═════ DATASET RECORDS

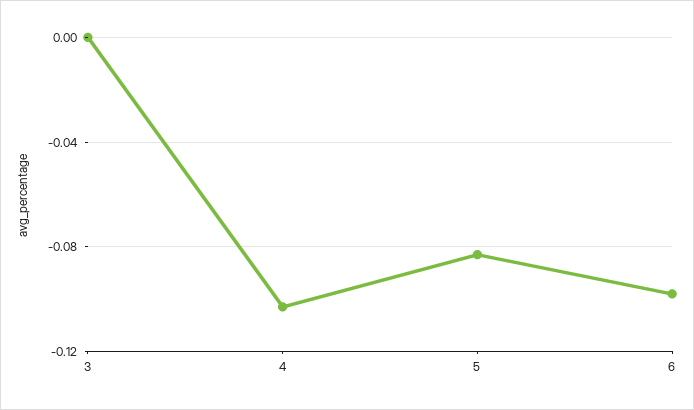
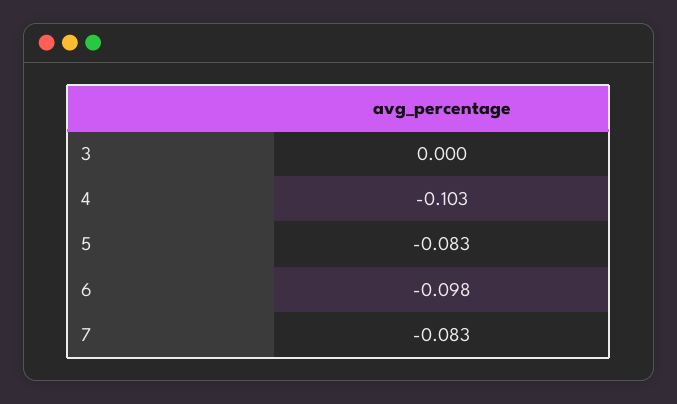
  {
    "3": 0,
    "4": -0.103,
    "5": -0.083,
-   "6": -0.098
+   "6": -0.098,
+   "7": -0.083
  }

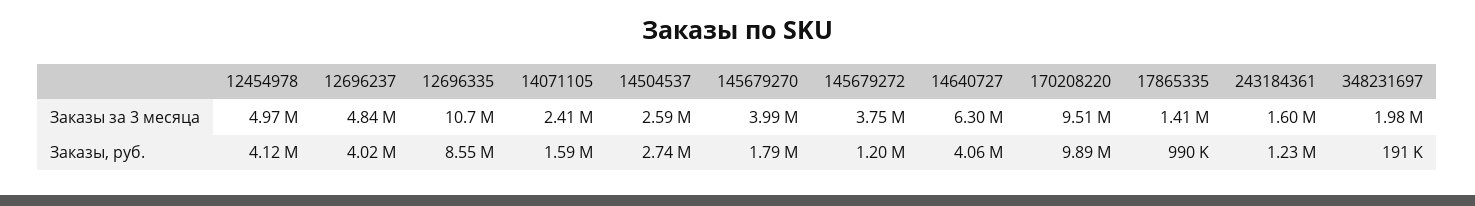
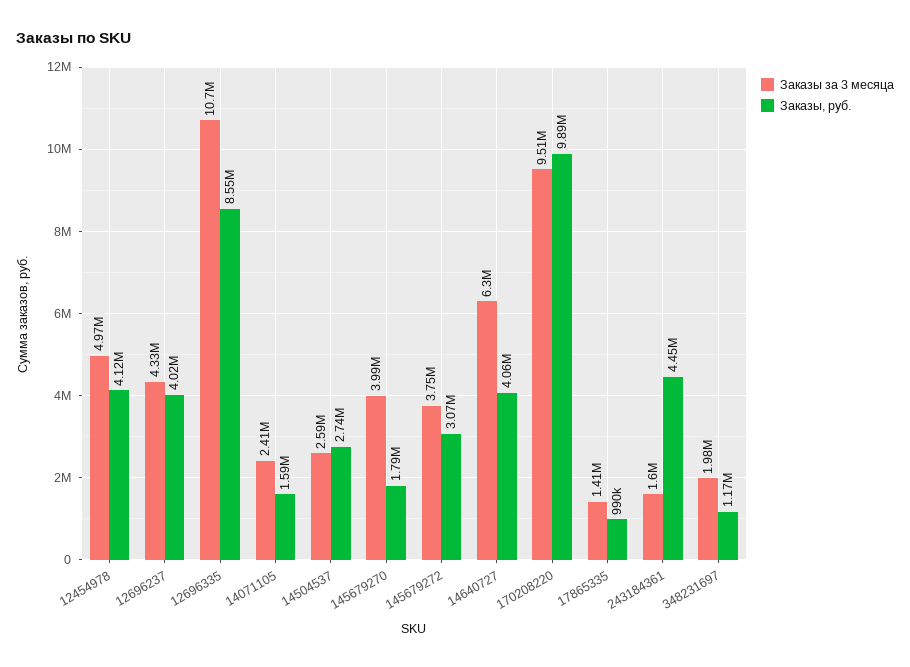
  {
    "Заказы за 3 месяца": {
      "12454978": 4970000,
-     "12696237": 4840000,
+     "12696237": 4330000,
      "12696335": 10700000,
      "14071105": 2410000,
      "14504537": 2590000,
      "145679270": 3990000,
      "145679272": 3750000,
      "14640727": 6300000,
      "170208220": 9510000,
      "17865335": 1410000,
      "243184361": 1600000,
      "348231697": 1980000
    },
    "Заказы, руб.": {
      "12454978": 4120000,
      "12696237": 4020000,
      "12696335": 8550000,
      "14071105": 1590000,
      "14504537": 2740000,
      "145679270": 1790000,
-     "145679272": 1200000,
+     "145679272": 3070000,
      "14640727": 4060000,
      "170208220": 9890000,
      "17865335": 990000,
-     "243184361": 1230000,
+     "243184361": 4450000,
-     "348231697": 191000
+     "348231697": 1170000
    }
  }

══════════

_TRY IT_: Skipping any pictures, copy the entries exactly as they appear.

_RESPONSE BELOW_:
  {
    "3": 0,
    "4": -0.103,
    "5": -0.083,
-   "6": -0.098
+   "6": -0.098,
+   "7": -0.083
  }

  {
    "Заказы за 3 месяца": {
      "12454978": 4970000,
-     "12696237": 4840000,
+     "12696237": 4330000,
      "12696335": 10700000,
      "14071105": 2410000,
      "14504537": 2590000,
      "145679270": 3990000,
      "145679272": 3750000,
      "14640727": 6300000,
      "170208220": 9510000,
      "17865335": 1410000,
      "243184361": 1600000,
      "348231697": 1980000
    },
    "Заказы, руб.": {
      "12454978": 4120000,
      "12696237": 4020000,
      "12696335": 8550000,
      "14071105": 1590000,
      "14504537": 2740000,
      "145679270": 1790000,
-     "145679272": 1200000,
+     "145679272": 3070000,
      "14640727": 4060000,
      "170208220": 9890000,
      "17865335": 990000,
-     "243184361": 1230000,
+     "243184361": 4450000,
-     "348231697": 191000
+     "348231697": 1170000
    }
  }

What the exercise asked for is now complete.